--- start of RECORDS SUPPLIED ---
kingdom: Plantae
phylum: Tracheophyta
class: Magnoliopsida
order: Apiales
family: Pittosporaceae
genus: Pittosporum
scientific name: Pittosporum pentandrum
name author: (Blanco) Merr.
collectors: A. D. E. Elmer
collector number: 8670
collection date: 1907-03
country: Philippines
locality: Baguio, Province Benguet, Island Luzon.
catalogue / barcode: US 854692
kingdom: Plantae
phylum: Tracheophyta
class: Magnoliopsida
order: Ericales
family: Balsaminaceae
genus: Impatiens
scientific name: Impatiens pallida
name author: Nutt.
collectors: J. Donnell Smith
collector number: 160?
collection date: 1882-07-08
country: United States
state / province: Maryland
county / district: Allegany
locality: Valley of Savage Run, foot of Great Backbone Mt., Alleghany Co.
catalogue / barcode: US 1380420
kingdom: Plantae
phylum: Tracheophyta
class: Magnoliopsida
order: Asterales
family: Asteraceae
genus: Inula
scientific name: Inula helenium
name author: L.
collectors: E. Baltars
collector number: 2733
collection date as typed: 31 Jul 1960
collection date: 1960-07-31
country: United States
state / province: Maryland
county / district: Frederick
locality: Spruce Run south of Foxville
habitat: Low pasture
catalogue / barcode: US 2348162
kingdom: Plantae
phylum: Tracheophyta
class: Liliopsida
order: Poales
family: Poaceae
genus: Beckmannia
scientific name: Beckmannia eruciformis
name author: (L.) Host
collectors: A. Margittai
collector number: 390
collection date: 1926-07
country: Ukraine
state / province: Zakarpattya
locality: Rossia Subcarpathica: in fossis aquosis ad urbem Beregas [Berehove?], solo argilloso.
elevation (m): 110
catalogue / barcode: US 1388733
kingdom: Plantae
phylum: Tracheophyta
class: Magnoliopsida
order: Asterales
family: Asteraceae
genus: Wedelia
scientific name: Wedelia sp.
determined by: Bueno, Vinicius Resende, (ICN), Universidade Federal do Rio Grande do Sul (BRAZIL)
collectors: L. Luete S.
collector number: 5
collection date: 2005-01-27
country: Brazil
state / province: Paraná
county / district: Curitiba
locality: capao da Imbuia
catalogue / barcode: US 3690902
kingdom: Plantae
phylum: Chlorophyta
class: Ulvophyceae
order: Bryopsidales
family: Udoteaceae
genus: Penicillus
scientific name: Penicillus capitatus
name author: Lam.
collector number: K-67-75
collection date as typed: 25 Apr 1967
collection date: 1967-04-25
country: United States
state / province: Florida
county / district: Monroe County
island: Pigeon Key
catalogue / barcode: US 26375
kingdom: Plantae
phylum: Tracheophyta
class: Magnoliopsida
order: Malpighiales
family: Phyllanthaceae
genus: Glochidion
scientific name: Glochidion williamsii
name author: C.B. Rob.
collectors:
--- end of RECORDS SUPPLIED ---
### CHALLENGE
Please report each line in the rows above that contains the word "scientific".

### RESPONSE TO THE TASK
scientific name: Pittosporum pentandrum
scientific name: Impatiens pallida
scientific name: Inula helenium
scientific name: Beckmannia eruciformis
scientific name: Wedelia sp.
scientific name: Penicillus capitatus
scientific name: Glochidion williamsii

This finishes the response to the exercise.